A research team sampled 112 top universities in Project 211, which was initiated in 1995 by the Ministry of Education to help national key universities and colleges raise their research standards.
The rankings were based on a performance analysis using Google News, Google Trends, Wikipedia, Twitter, Facebook and Instagram.
"Generally speaking, overseas Internet communication skills and influence have a positive correlation with universities' academic reputation," said Zhang Hongzhong, a journalism professor at Beijing Normal who headed the research team.
But Chinese universities still fell behind their prestigious peers overseas.
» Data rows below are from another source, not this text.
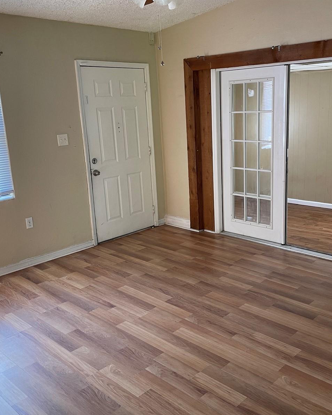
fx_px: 418
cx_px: 184
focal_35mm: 34
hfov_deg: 43.3
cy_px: 208
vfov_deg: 52.8
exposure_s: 1/81
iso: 125
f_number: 1.6
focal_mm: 4.2
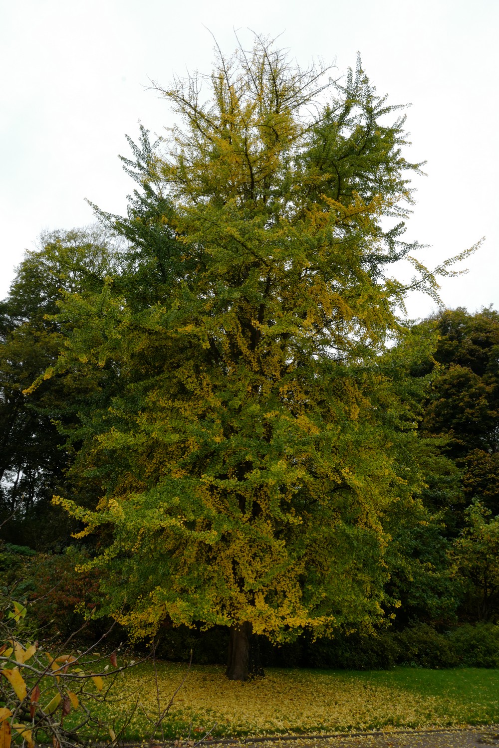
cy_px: 374
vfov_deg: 65.5
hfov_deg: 46.4
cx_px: 250
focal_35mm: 28
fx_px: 582
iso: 800
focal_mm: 28
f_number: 16
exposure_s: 1/80
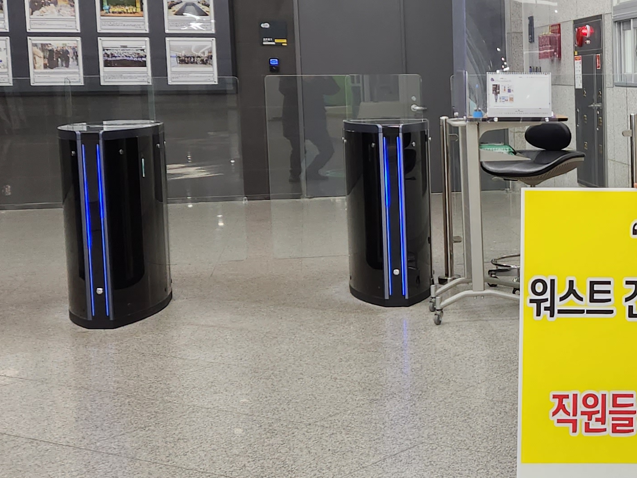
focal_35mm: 65
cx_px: 725
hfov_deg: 27.0
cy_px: 171
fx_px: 1196
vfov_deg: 22.5
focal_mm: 5.4
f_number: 1.8
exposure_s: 1/120
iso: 160
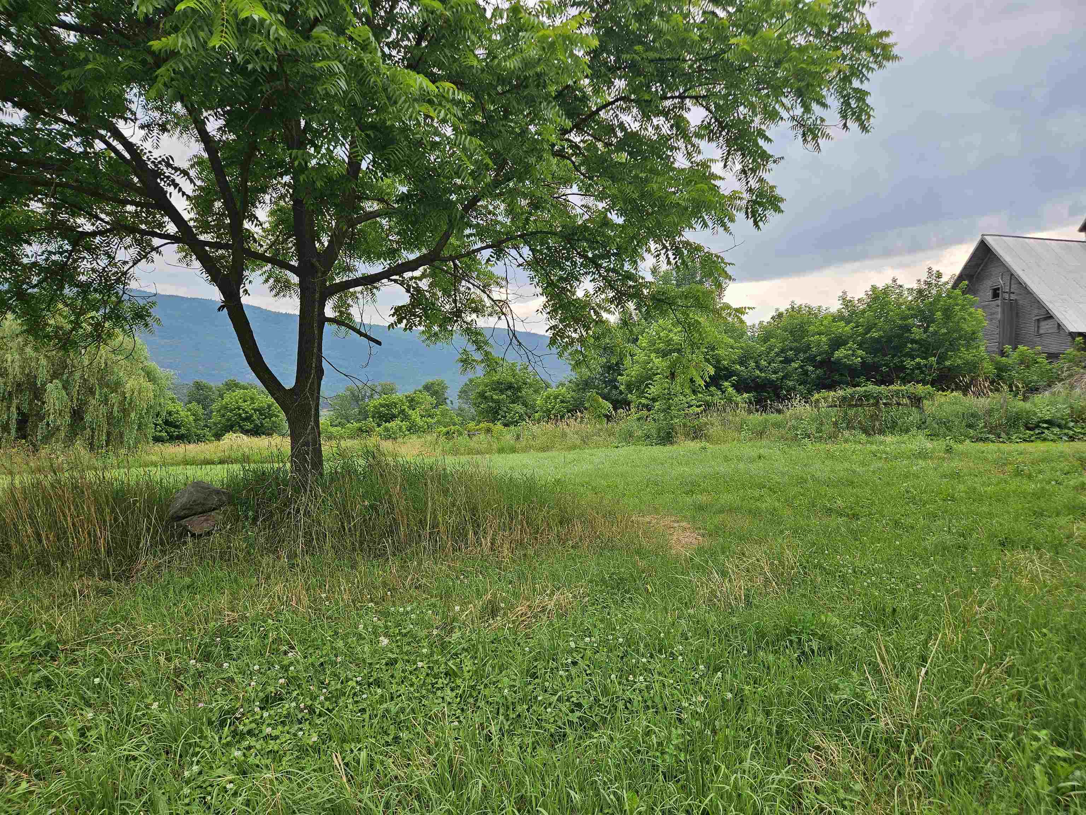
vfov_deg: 58.9
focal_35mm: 23
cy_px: 408
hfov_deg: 73.9
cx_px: 543
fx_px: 722
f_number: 1.8
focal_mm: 5.4
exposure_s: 1/298
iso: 25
According to the research team's model, Peking's score, 162,533, was higher than the University of Amsterdam and the University of Tokyo but much lower than Harvard University's score.
Nearly half of Project 211 universities didn't pass 10,000.
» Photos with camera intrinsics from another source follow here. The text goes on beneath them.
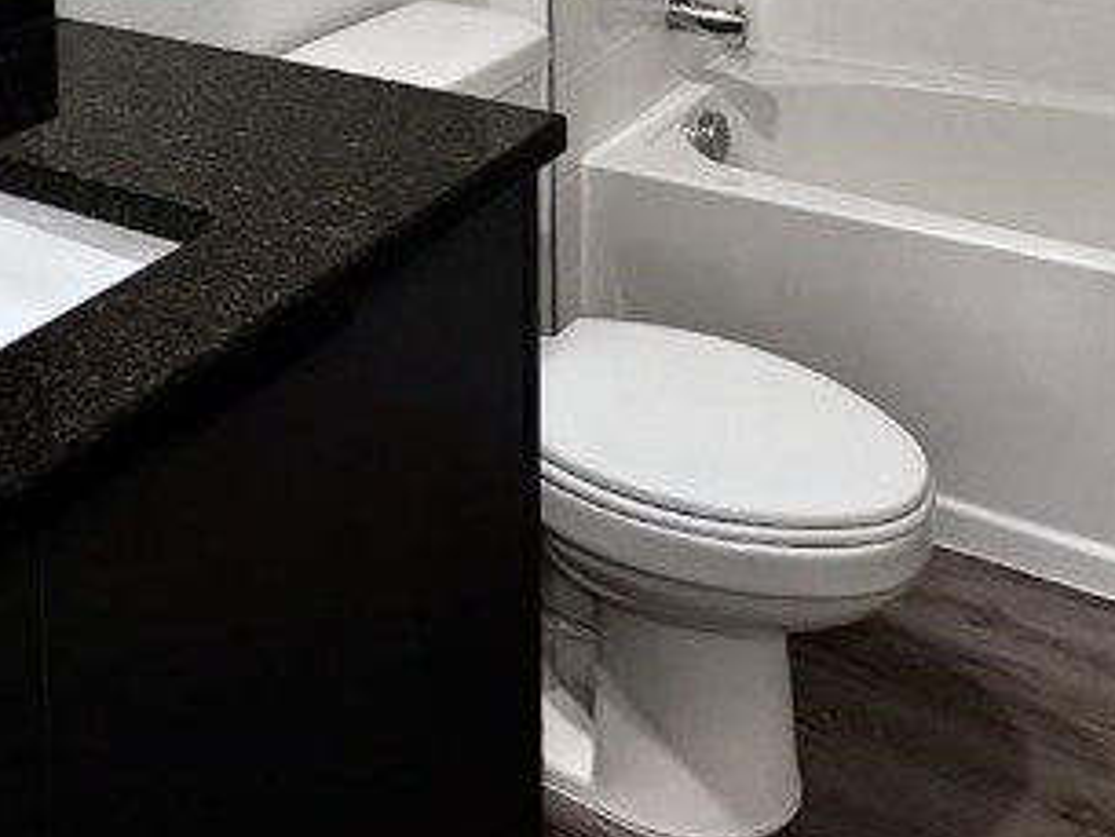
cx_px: 373
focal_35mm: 47
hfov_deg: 39.9
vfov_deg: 26.2
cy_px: -260
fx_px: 1514
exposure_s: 1/60
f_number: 2.2
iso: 200
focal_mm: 2.22
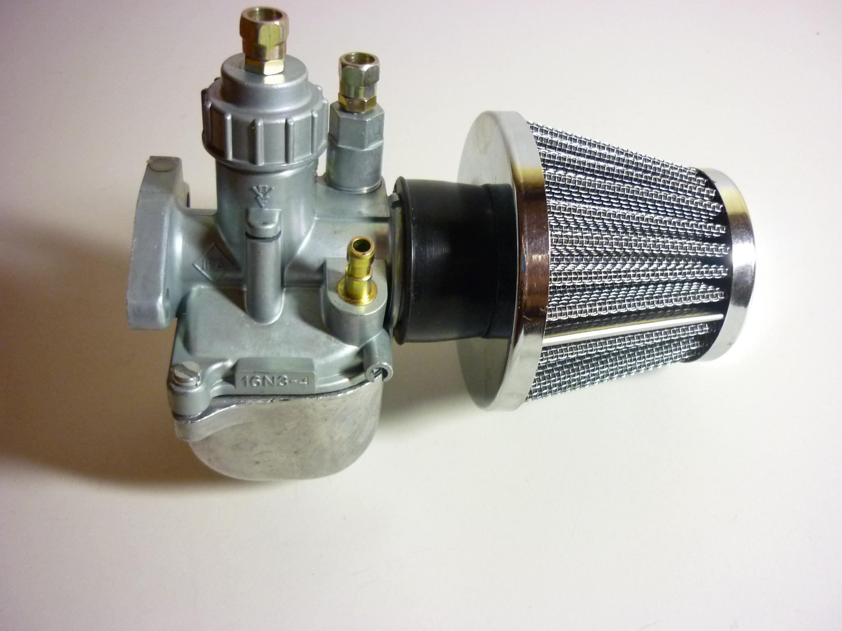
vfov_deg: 42.9
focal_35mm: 33
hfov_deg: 55.4
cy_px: 316
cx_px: 421
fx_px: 803
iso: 320
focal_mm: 5.5
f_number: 2.8
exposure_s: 1/30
The team also found that none of the universities polled had an official Twitter account, and only 13 universities had a private account. A few schools' Twitter followers didn't reach 100.
On Facebook, the situation was similar. None of the universities had official pages.
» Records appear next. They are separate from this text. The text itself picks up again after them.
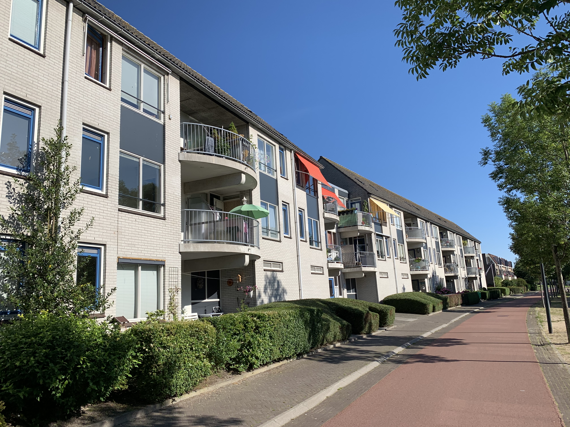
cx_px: 285
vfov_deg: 53.1
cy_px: 214
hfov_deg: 67.3
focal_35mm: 26
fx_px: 428
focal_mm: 4.25
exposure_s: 1/2681
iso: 25
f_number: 1.8
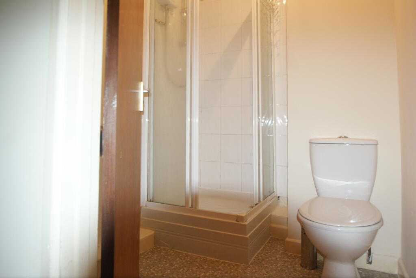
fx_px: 278
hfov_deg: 73.7
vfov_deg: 53.2
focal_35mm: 24
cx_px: 208
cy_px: 139
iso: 400
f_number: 5.6
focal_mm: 16
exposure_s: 1/60
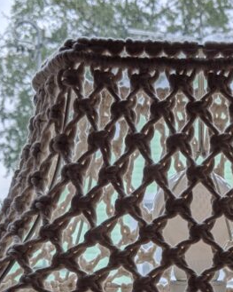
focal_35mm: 82
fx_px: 707
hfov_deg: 18.5
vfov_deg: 21.8
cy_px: 335
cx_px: 192
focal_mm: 4.44
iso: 41
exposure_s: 1/1235
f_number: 1.8
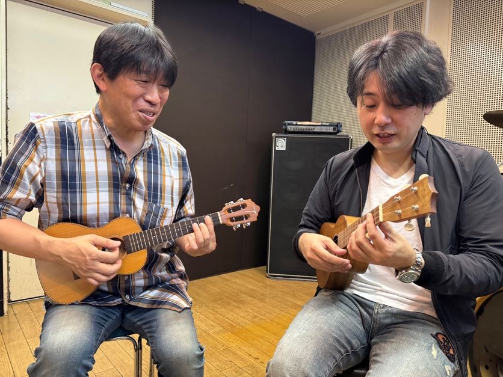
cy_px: 188
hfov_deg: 71.6
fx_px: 349
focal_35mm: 24
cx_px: 252
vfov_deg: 56.8
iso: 500
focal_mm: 6.76
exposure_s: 1/50
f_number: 1.78
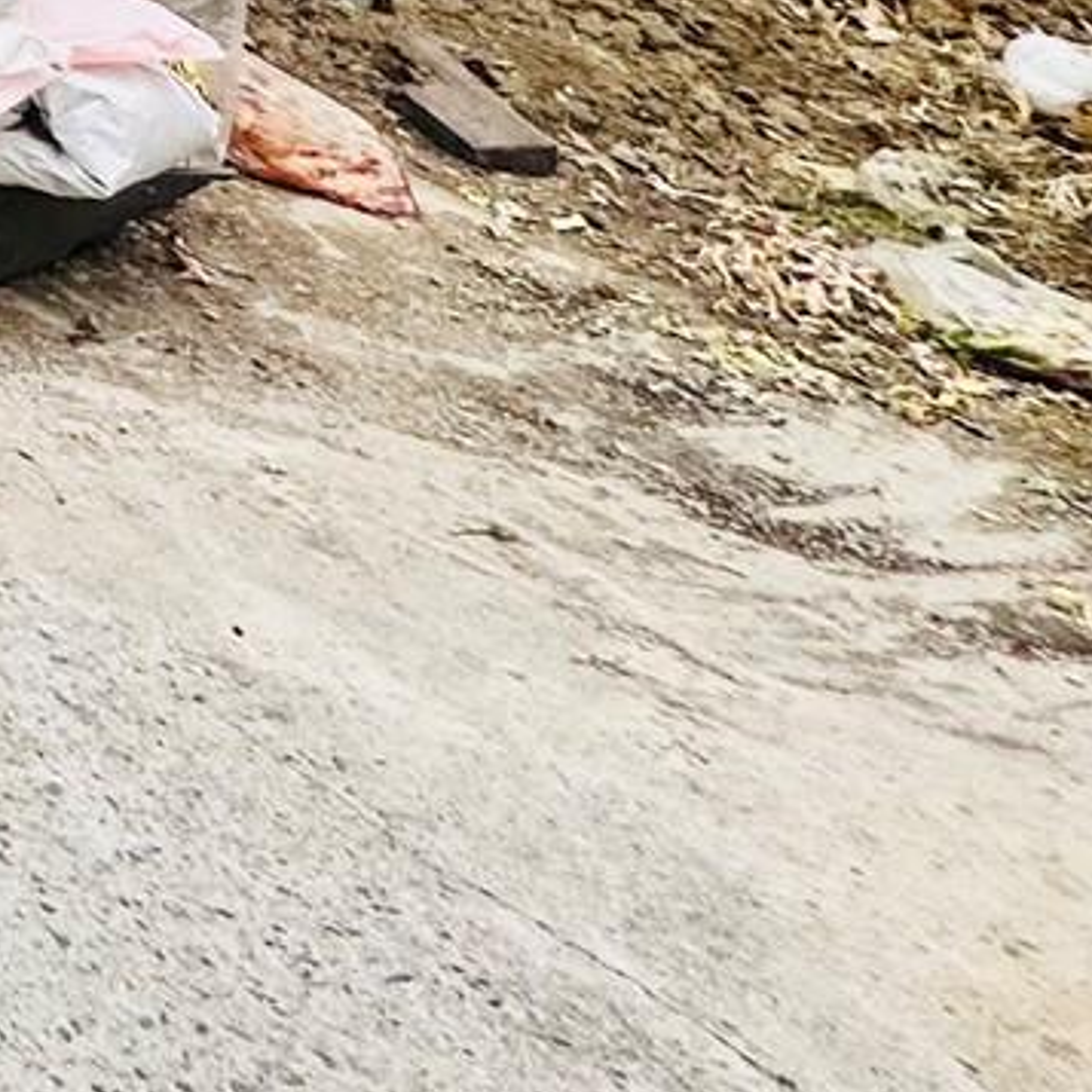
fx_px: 2534
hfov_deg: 12.7
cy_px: -1135
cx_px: -1939
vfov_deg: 17.2
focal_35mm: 71
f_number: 2.2
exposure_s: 1/807
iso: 40
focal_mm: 2.22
"Most of those Chinese universities only attach importance to domestic publicity and pay little attention to their overseas communications," Zhang said. "And this is inappropriate.
"Overseas communication skills and influence are crucial for Chinese universities. First, it is the window for Chinese universities to attract brilliant overseas students to study in China.
"Without social media, overseas students cannot get to know the universities. And it is also good for helping Chinese universities attract overseas scholars and other talents in different fields. It's an important part of China's soft power," Zhang said.
Fang Zengquan, head of the publicity department at Beijing Normal University, said the university has opened official accounts on Facebook and Twitter, and information has been updated.
Structural issues may be partly behind the low participation. Li Tiezheng, head of the publicity department at Beijing Forestry University, said many publicity departments at Chinese universities are not responsible for overseas publicity work. Li citied a lack of staff members, as well as the low priority it is given by universities.
Others question whether Chinese universities are good at publicity work even at home. Zhang Hui, who works for an advertising company in Shanghai, said many universities only post forum information or university leaders' schedules on social media-things "that cannot help to build universities' reputation among the public".